It was conducted on a 20 core Xeon workstation across 31 test images (first 24 are the kodim images). Both use AVX instructions. The quality metric is RGB average PSNR, perceptual mode disabled. The PSNR's below are averages across the entire set. The timings are the total amount of CPU time used only calling the encoder functions (across all threads). OpenMP was used for threading, and each encoder was called with 64 blocks per function call.
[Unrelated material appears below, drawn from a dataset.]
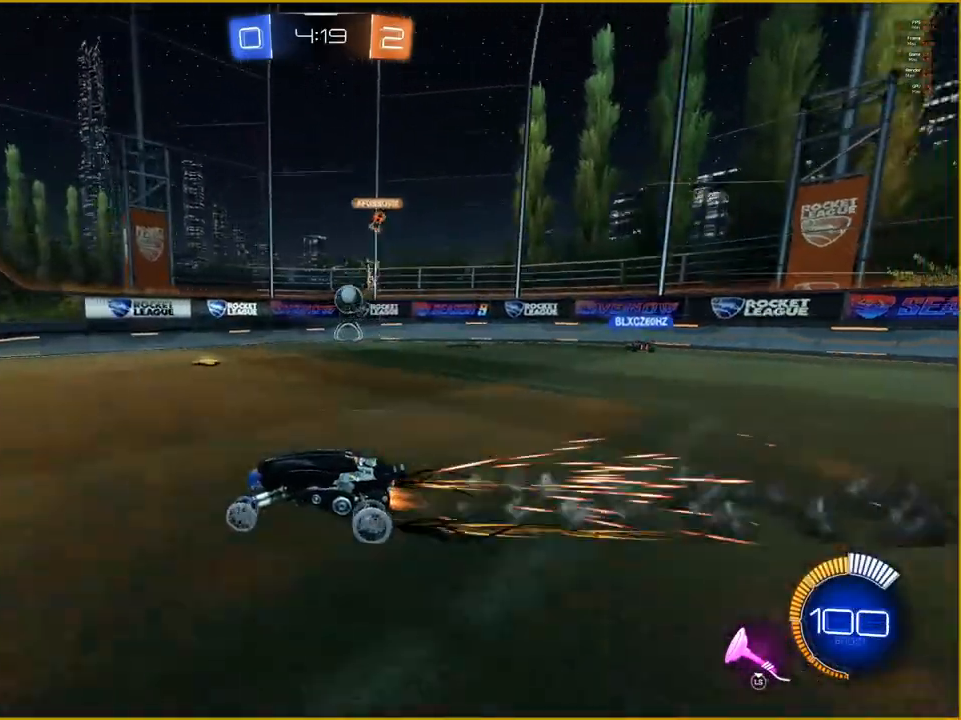
{"dt_ms": 500, "buttons": ["R2"], "left_stick": "center", "right_stick": "center", "events": [[17, "left_stick", "right"], [300, "left_stick", "center"]]}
I'm currently focusing on ispc_texcomp's basic and slow profiles:
ispc_texcomp:
basic profile: 100.5 secs, 46.54 dB, .4631 dB/sec
slow profile: 355.29 secs, 46.77 dB, .1316 dB/sec
uber 0: 56.7 secs, 46.49 dB, .8199 dB/sec
uber 1: 86.4 secs, 46.72 dB, .5407 dB/sec
uber 2: 129.1 secs, 46.79 dB, .3624 dB/sec
uber 2 (2 refinement passes, 16 max 1,3 partitions): 161.9 secs, 46.84 dB, .2893 dB/sec
uber 3 (2 refinement passes, 32 max 1,3 partitions, pbit search): 215.2 secs, 46.91 dB, .2180 dB/sec
uber 4 (2 refinement passes, 64 max 1,3 partitions, pbit search): : 292.5 secs, 46.96 dB, .1605 dB/sec
The dB/sec. values are a simple measure of encoder efficiency. ispc_texcomp's slow profile at .1315 dB/sec. is working very hard for very little quality per unit time compared to its basic profile. The efficiency of both encoders decreases as the quality is improved, but ispc_texcomp falls off very rapidly above basic and mine falls off later. I believe a whole texture encoder like etc2comp's can more efficiently get through the quality barrier here.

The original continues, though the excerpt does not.